In the following example, we extract cell features from the well indicated by
\Rfunction{uname}, using the feature parameter file shown in section~\ref{sec:conf}.
<<extractFeatures>>=
extractFeatures(x, uname, 'conf/featurepar.txt')
@
Cell features can be accessed using the function \Rfunction{fileHTS}, as described
above. However, for convenience purposes, the function \Rfunction{readHTS} combines
\Rfunction{fileHTS} and reads the corresponding file, according to the specified format
(here, tab-separated). The following example reads the cell feature matrix of
well '001-02-C03'.
<<readFeatures>>=
y = readHTS(x, type='ftrs', uname=uname, format='tab')
dim(y)
y[1:10, 1:7]
@
84 cells are present in the well and each cell is described with 180 features.
Cell features include geometrical features, moment-based features, Haralick moments and
Zernicke features. Cell features are described in the manual pages of the function
\Rfunction{getFeatures} of the package EBImage. Some features have a direct
interpretation, such as \Robject{c.g.s}, which measures the cell area or
\Robject{c.t.m.int}, which quantifies the cell tubulin intensity. In the
following example, we display the distribution of the latter within
the cells of the well, and identify the cells that have a tubulin
intensity higher than 1600.
<<histfig, fig=TRUE, height=5>>=
hist(y$c.t.m.int, 20, xlab='Cell tubulin intensity (a.u.)', main='')
abline(v=1600, col=2)
cellid = which(y$c.t.m.int>1600)
print(cellid)

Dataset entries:
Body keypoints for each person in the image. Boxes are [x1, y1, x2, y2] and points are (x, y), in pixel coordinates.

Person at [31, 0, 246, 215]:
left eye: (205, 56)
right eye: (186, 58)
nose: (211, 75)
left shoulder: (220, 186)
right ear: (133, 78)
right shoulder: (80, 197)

INSTRUCTIONS FOR THE TASK:
In the cell features text, how many features describe each cell in the well?

TASK RESPONSE:
180 features